Sumber: Sputnik News | Editor: Prihastomo Wahyu Widodo
KONTAN.CO.ID - WASHINGTON D.C. Petinggi Angkatan Darat AS kini akan fokus pada pengembangan rudal jarak menengah yang memiliki jangkauan lebih dari 900 mil. Bagi AS, kemampuan rudal dengan jangkauan ini merupakan kunci untuk menghadapi Rusia, bahkan China.
Sejak keluar dari perjanjian Intermediate-Range Nuclear Forces (INF) pada Agustus 2019, AS terus berusaha mengembangkan beberapa jenis senjata yang ada di kelas tersebut. Meskipun banyak negara menilai bahwa aktivitas tersebut mencederai upaya perdamaian dunia.
Brigadir Jenderal John Rafferty, direktur Tim Lintas Fungsi Long-Range Precision Fires (LRPF) Angkatan Darat AS, baru-baru ini meyakinkan publik bahwa rudal jarak menengah dengan jangkauan antara 500-1.500 kilometer (310-930 mil) akan menjadi aset serius dalam konflik masa depan dengan Rusia atau China.
Baca Juga: Pentagon melihat ancaman serius dari program misil dan rudal terbaru Korea Utara
"Ini akan menciptakan dilema pada musuh kita. Kami mampu mengubah keadaan dalam sekejap, jika kami dapat mengirimkan kemampuan seperti ini ke sana (medan perang)," ungkao Rafferty pada Army Fires Conference (29/9), seperti dikutip Sputnik News.
Pada tahun 1987 silam, AS dan Uni Soviet menandatangani perjanjian terkait INF setelah AS menempatkan rudal balistik jenis Pershing II di Eropa.

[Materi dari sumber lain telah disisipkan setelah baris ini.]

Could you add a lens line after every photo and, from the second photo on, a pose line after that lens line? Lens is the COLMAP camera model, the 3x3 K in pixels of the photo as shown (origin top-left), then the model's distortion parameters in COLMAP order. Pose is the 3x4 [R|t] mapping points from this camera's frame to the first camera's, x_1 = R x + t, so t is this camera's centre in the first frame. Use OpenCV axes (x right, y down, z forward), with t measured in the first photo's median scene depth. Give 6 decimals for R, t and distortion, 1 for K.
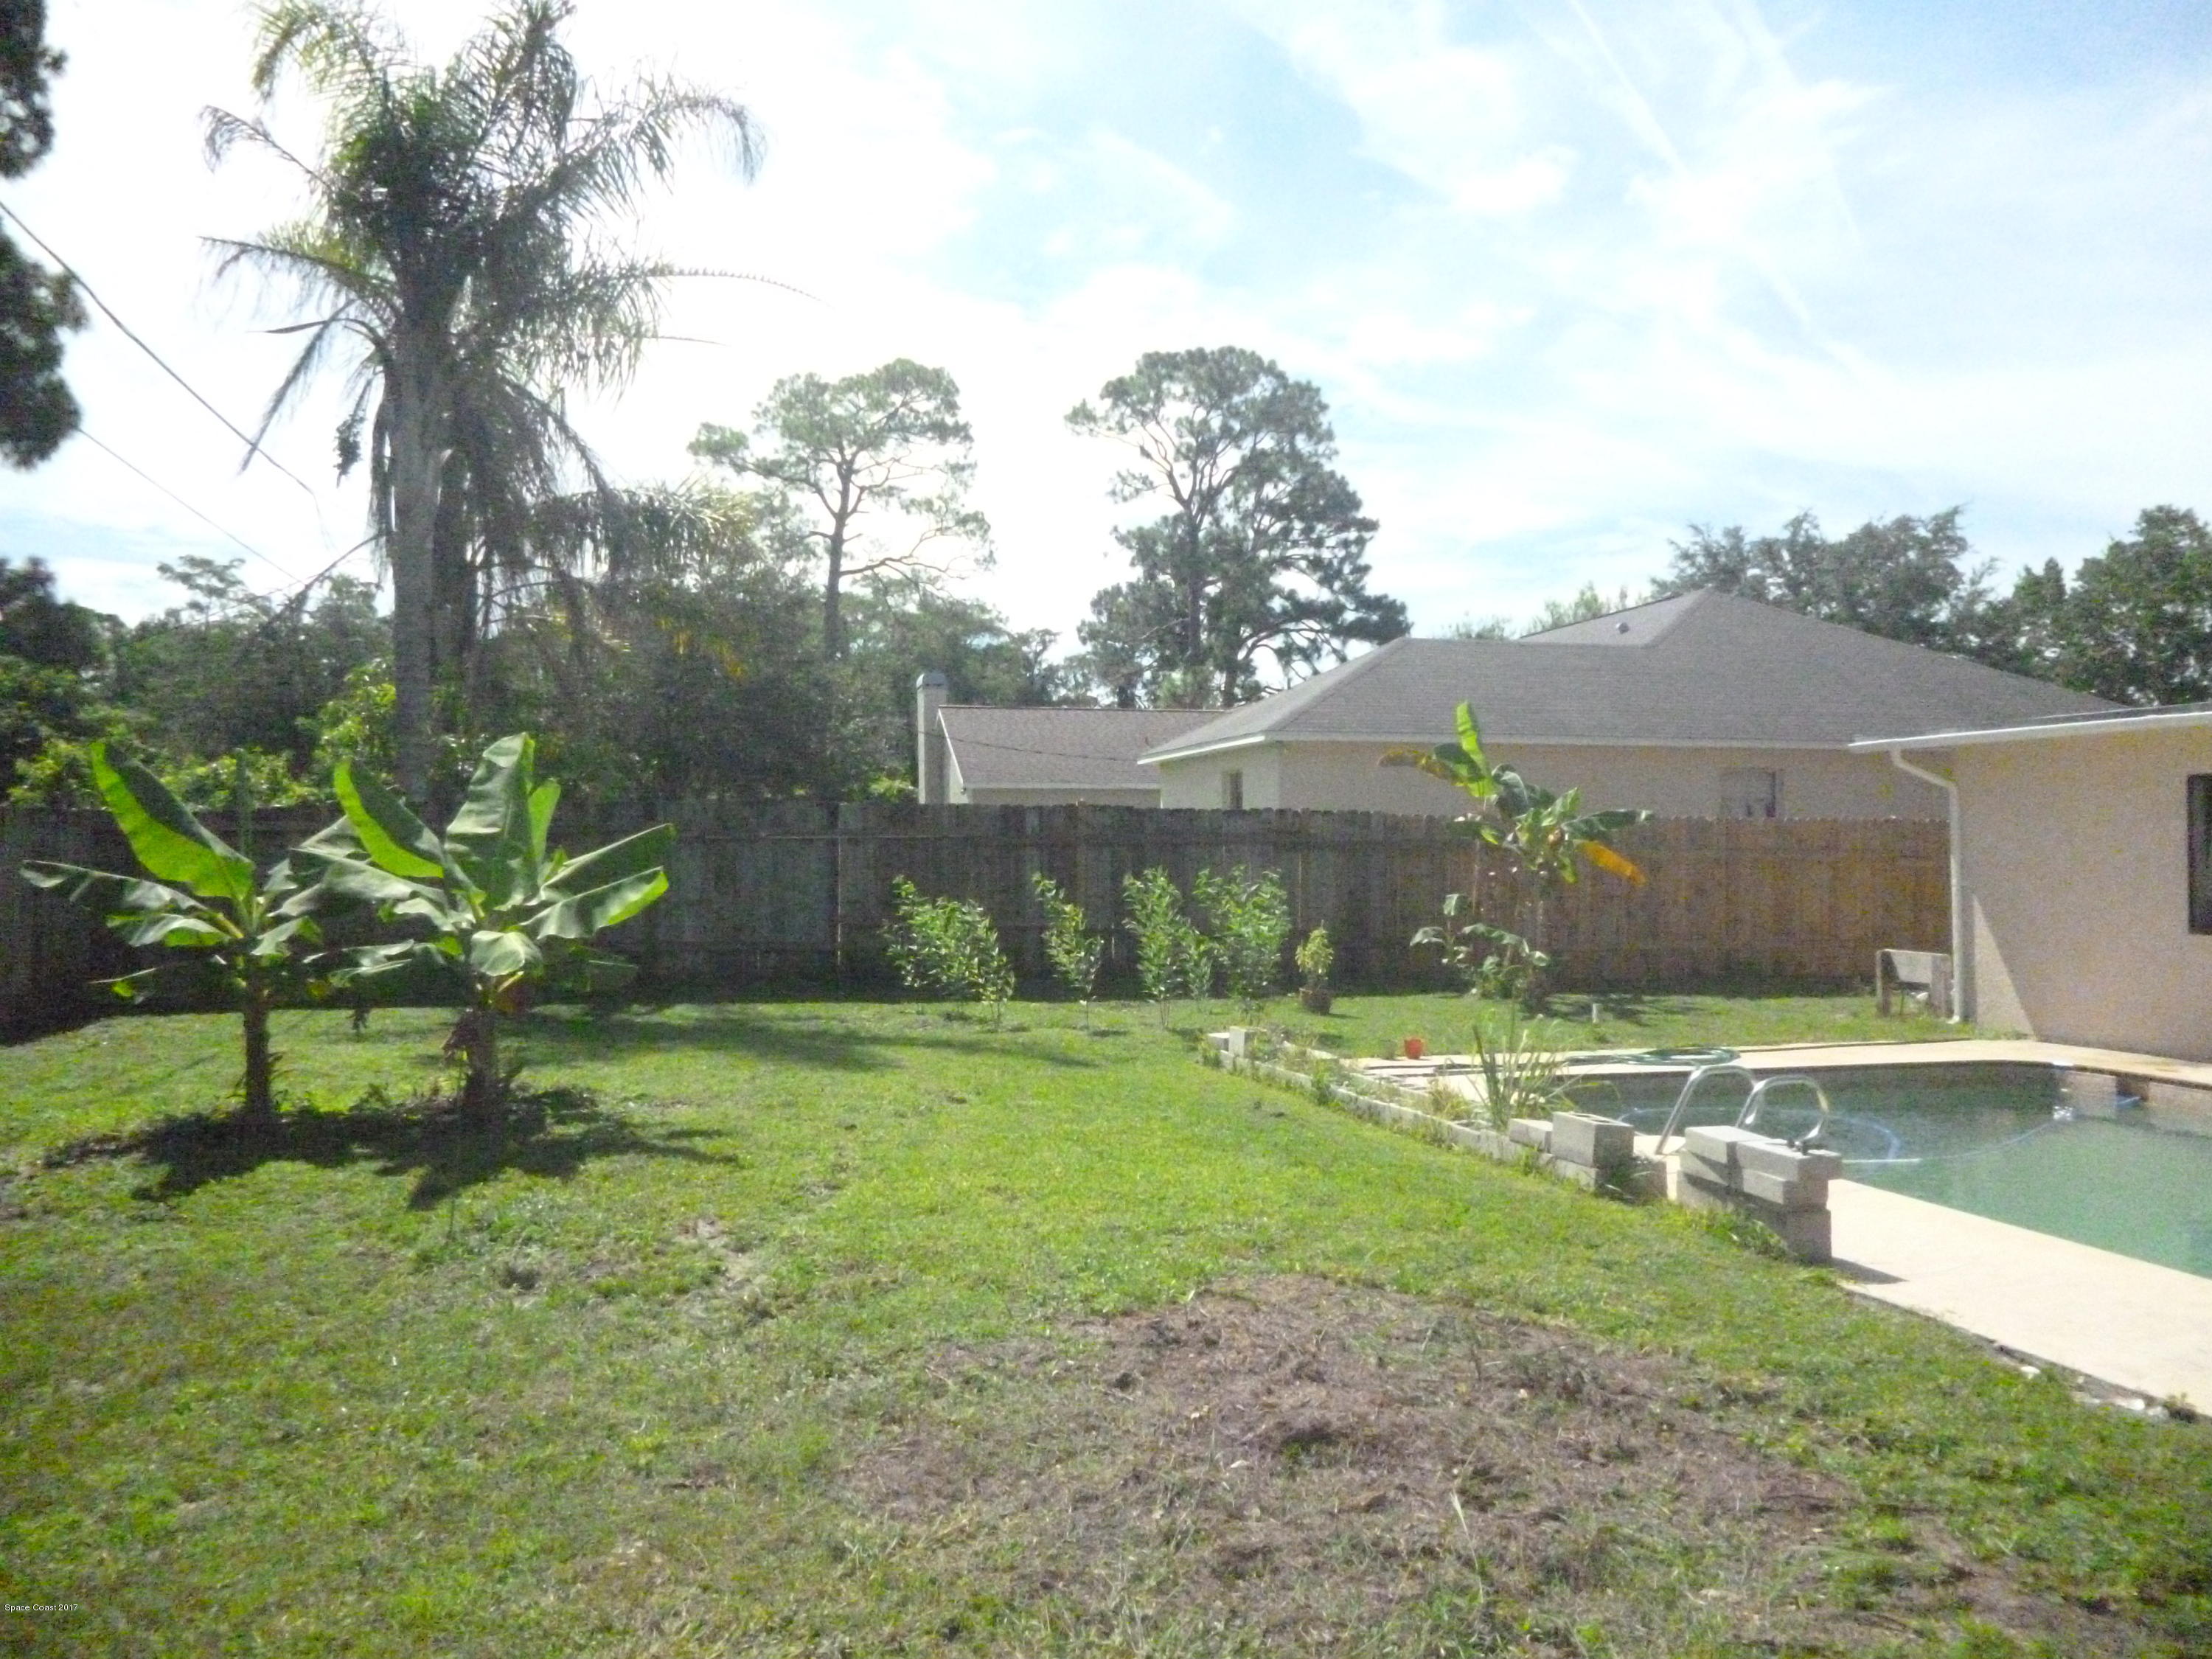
lens RADIAL K [[1852.3, 0, 1134.8], [0, 1852.3, 773.5], [0, 0, 1]] dist [-0.025491, 0.002578]
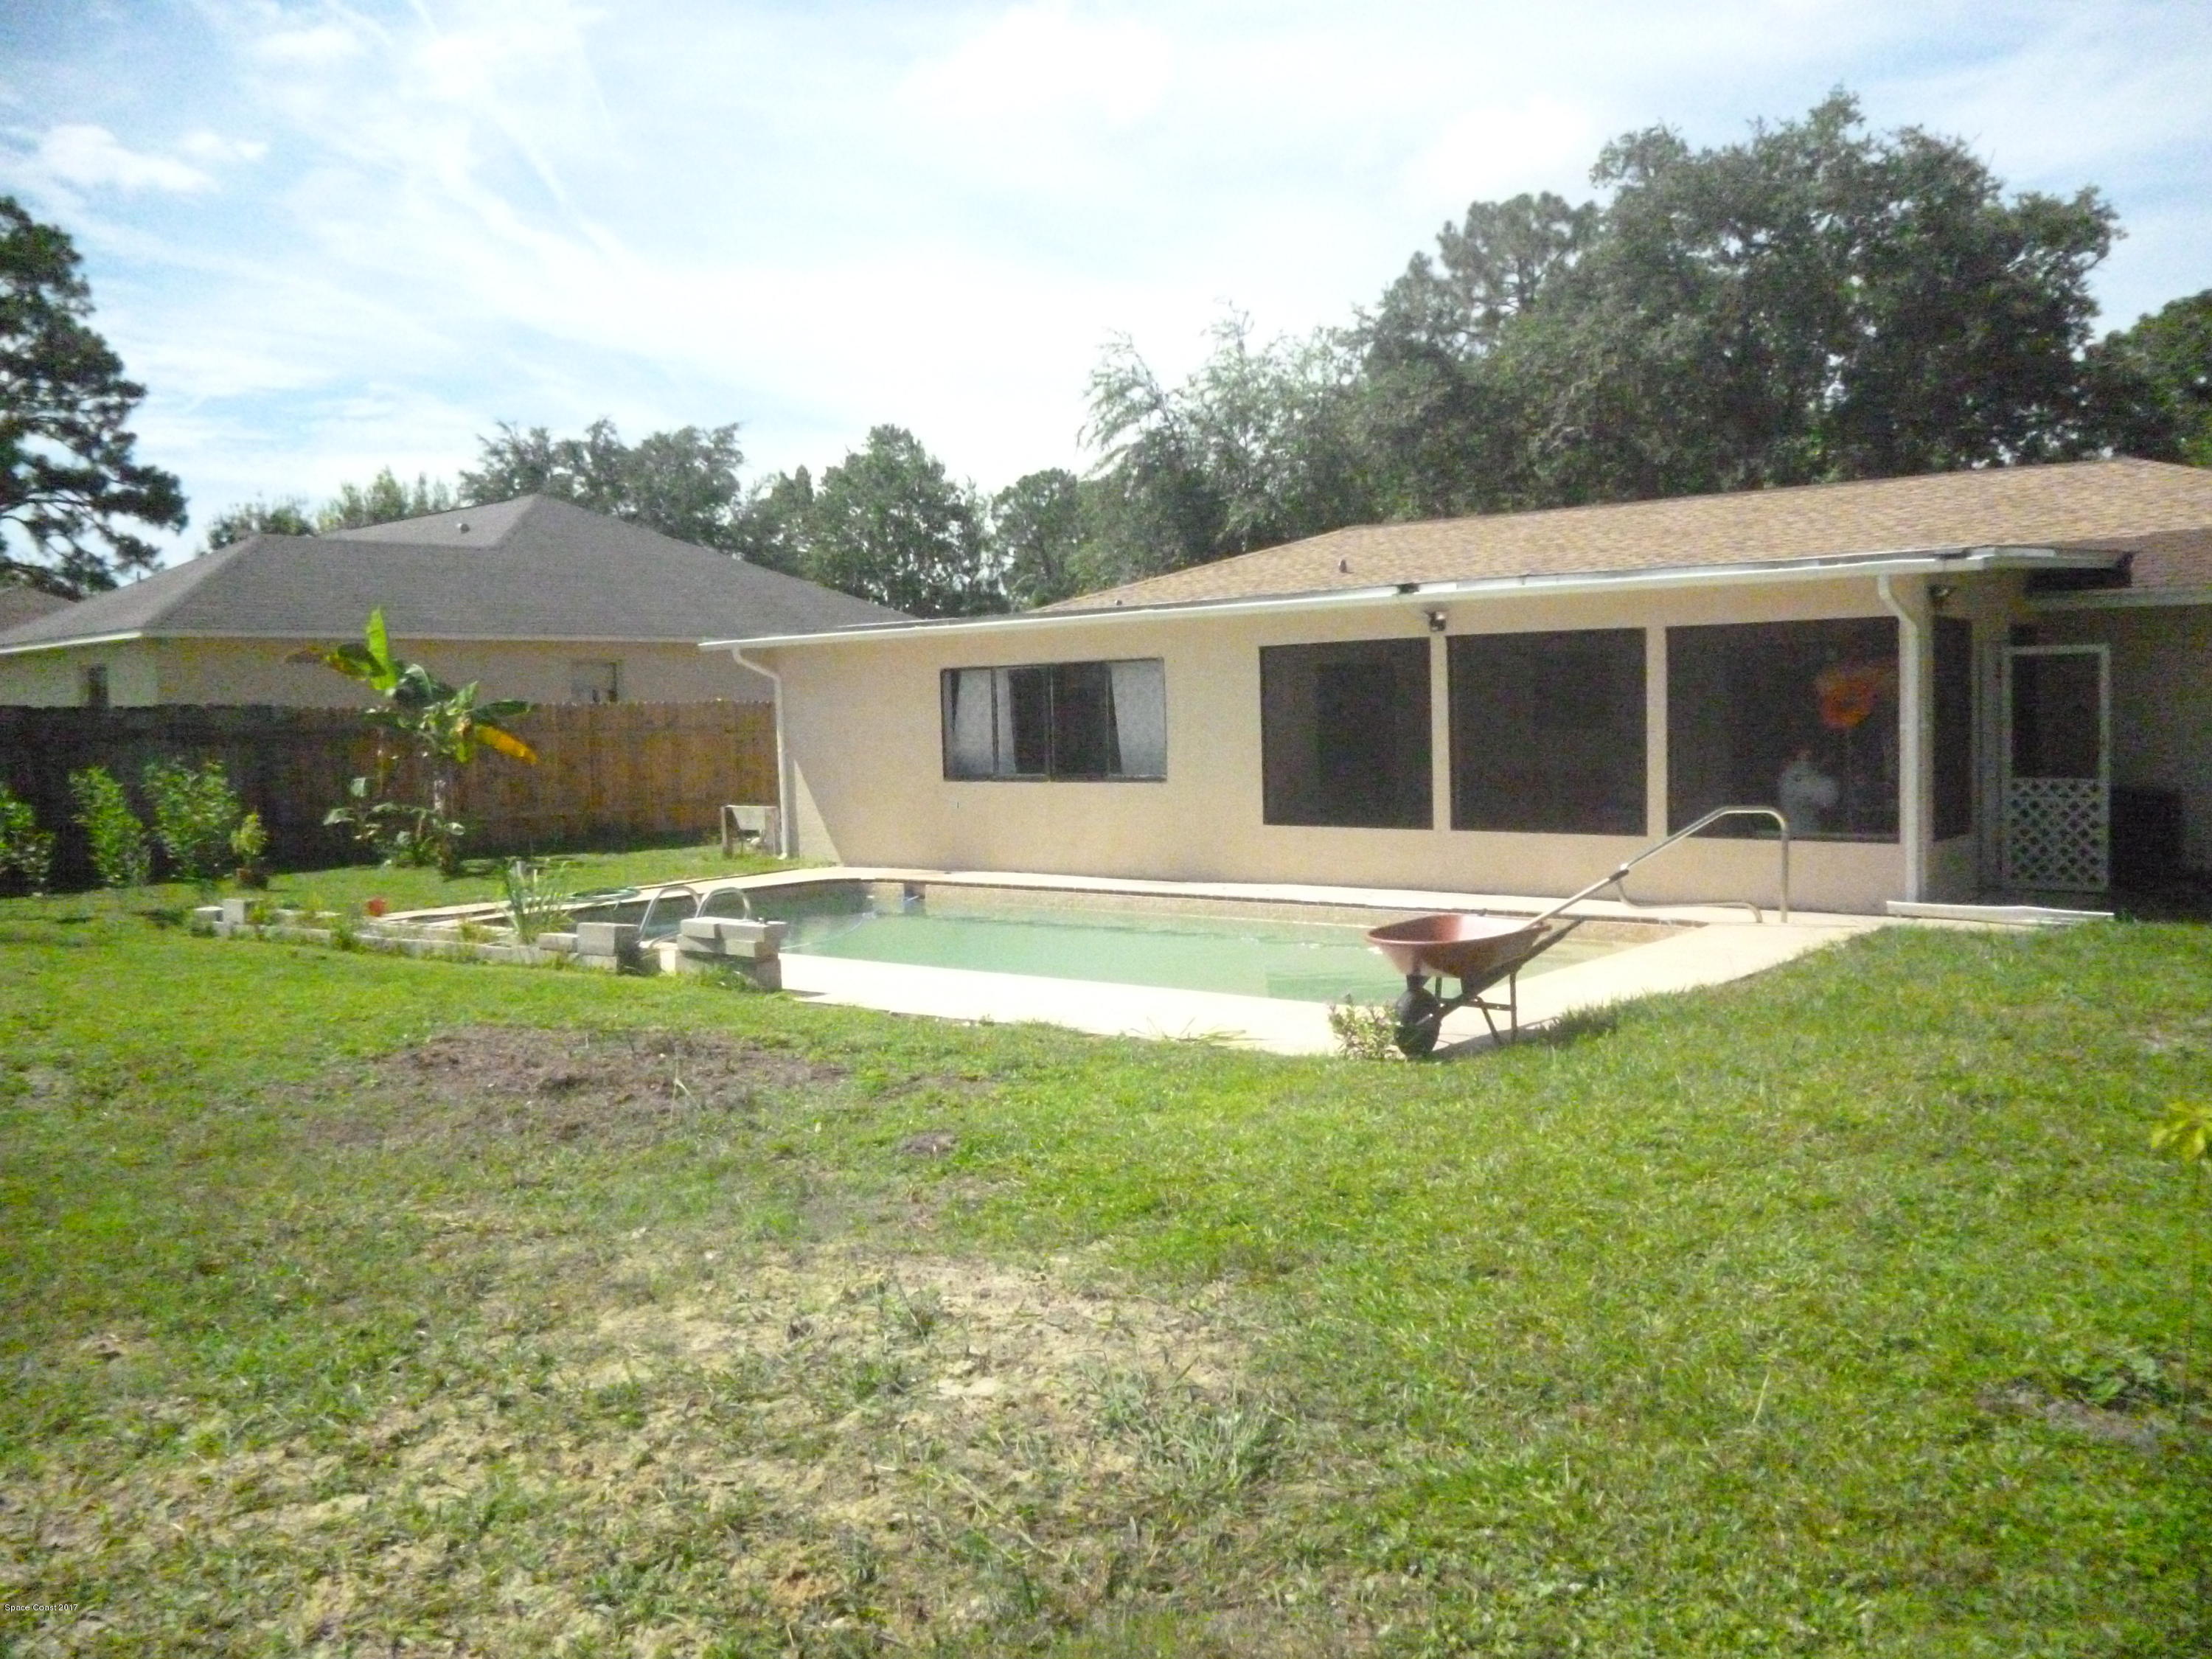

Dikutip dari Sputnik News, rudal jenis tersebut mampu mencapai jarak 1.000 mil, atau sama dengan jarak dari Jerman Barat ke Moskow, hanya dalam waktu 6-8 menit. Rudal ini dinilai dapat meningkatkan risiko pecahnya perang nuklir di kemudian hari.
Melalui perjanjian tersebut, kedua negara dilarang untuk membangun atau menggunakan rudal darat yang dipersenjatai dengan hulu ledak konvensional atau pun nuklir dengan jarak antara 500-1.500 kilometer.
Baca Juga: Demi laser anti-rudal, Israel berharap bisa bekerja sama dengan AS
Dalam beberapa tahun terakhir, AS kembali fokus pada pengembangan rudal LRPF. Walaupun begitu, pihak Pentagon mengaku tetap akan mengikuti sejumlah batasan yang diatur pada perjanjian INF yang telah ditinggalkan.
Bahkan pada Maret 2019, beberapa bulan sebelum AS keluar dari perjanjian, Pentagon telah menyiapkan anggaran untuk sistem rudal LRPF yang bertentangan dengan perjanjian. Nilainya disebut mencapai US$ 1 miliar untuk tahun fiskal 2020.
Menurut Menteri Pertahanan AS Mark Esper, AS terpaksa keluar dari perjanjian INF demi bisa bersaing dengan Rusia. Menurut Esper, Rusia sendiri telah melanggar perjanjian selama bertahun-tahun dengan merilis rudal balistik jarak pendek, Iskander.
Dari pihak Moskow, mereka selalu menolak tuduhan tersebut, meyakinkan bahwa jangkauan Iskander tidak melanggar perjanjian. Rusia justru menuduh AS hanya mencari-cari alasan agar bisa keluar dari perjanjian dan kembali bebas mengembangkan senjata.